Rewrite these lines with every "common name" swapped for "vernacular name", leaving everything else as it is.
#### Records for the exercise ####
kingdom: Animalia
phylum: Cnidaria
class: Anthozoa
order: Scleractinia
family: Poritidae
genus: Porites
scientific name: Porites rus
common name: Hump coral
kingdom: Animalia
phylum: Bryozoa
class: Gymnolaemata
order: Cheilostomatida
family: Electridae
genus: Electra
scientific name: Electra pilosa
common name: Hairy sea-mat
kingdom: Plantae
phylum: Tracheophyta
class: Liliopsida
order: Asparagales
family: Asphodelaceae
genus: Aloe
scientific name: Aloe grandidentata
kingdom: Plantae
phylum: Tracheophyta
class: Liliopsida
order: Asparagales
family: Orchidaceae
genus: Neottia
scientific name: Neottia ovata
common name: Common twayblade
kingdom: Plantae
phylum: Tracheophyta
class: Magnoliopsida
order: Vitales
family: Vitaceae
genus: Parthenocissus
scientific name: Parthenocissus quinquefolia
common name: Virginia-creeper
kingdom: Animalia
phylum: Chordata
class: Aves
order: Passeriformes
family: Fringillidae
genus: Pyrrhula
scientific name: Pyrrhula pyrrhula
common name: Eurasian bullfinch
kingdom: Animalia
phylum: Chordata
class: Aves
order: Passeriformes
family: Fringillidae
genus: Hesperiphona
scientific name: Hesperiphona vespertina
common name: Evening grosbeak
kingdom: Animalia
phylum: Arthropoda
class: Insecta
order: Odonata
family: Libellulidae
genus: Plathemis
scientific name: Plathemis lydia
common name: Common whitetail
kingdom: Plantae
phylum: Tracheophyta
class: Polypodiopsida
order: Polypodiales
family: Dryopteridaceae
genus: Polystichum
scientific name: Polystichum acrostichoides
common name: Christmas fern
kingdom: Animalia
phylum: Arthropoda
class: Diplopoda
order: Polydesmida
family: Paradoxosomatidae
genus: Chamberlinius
####
Solution for this exercise =>
kingdom: Animalia
phylum: Cnidaria
class: Anthozoa
order: Scleractinia
family: Poritidae
genus: Porites
scientific name: Porites rus
vernacular name: Hump coral
kingdom: Animalia
phylum: Bryozoa
class: Gymnolaemata
order: Cheilostomatida
family: Electridae
genus: Electra
scientific name: Electra pilosa
vernacular name: Hairy sea-mat
kingdom: Plantae
phylum: Tracheophyta
class: Liliopsida
order: Asparagales
family: Asphodelaceae
genus: Aloe
scientific name: Aloe grandidentata
kingdom: Plantae
phylum: Tracheophyta
class: Liliopsida
order: Asparagales
family: Orchidaceae
genus: Neottia
scientific name: Neottia ovata
vernacular name: Common twayblade
kingdom: Plantae
phylum: Tracheophyta
class: Magnoliopsida
order: Vitales
family: Vitaceae
genus: Parthenocissus
scientific name: Parthenocissus quinquefolia
vernacular name: Virginia-creeper
kingdom: Animalia
phylum: Chordata
class: Aves
order: Passeriformes
family: Fringillidae
genus: Pyrrhula
scientific name: Pyrrhula pyrrhula
vernacular name: Eurasian bullfinch
kingdom: Animalia
phylum: Chordata
class: Aves
order: Passeriformes
family: Fringillidae
genus: Hesperiphona
scientific name: Hesperiphona vespertina
vernacular name: Evening grosbeak
kingdom: Animalia
phylum: Arthropoda
class: Insecta
order: Odonata
family: Libellulidae
genus: Plathemis
scientific name: Plathemis lydia
vernacular name: Common whitetail
kingdom: Plantae
phylum: Tracheophyta
class: Polypodiopsida
order: Polypodiales
family: Dryopteridaceae
genus: Polystichum
scientific name: Polystichum acrostichoides
vernacular name: Christmas fern
kingdom: Animalia
phylum: Arthropoda
class: Diplopoda
order: Polydesmida
family: Paradoxosomatidae
genus: Chamberlinius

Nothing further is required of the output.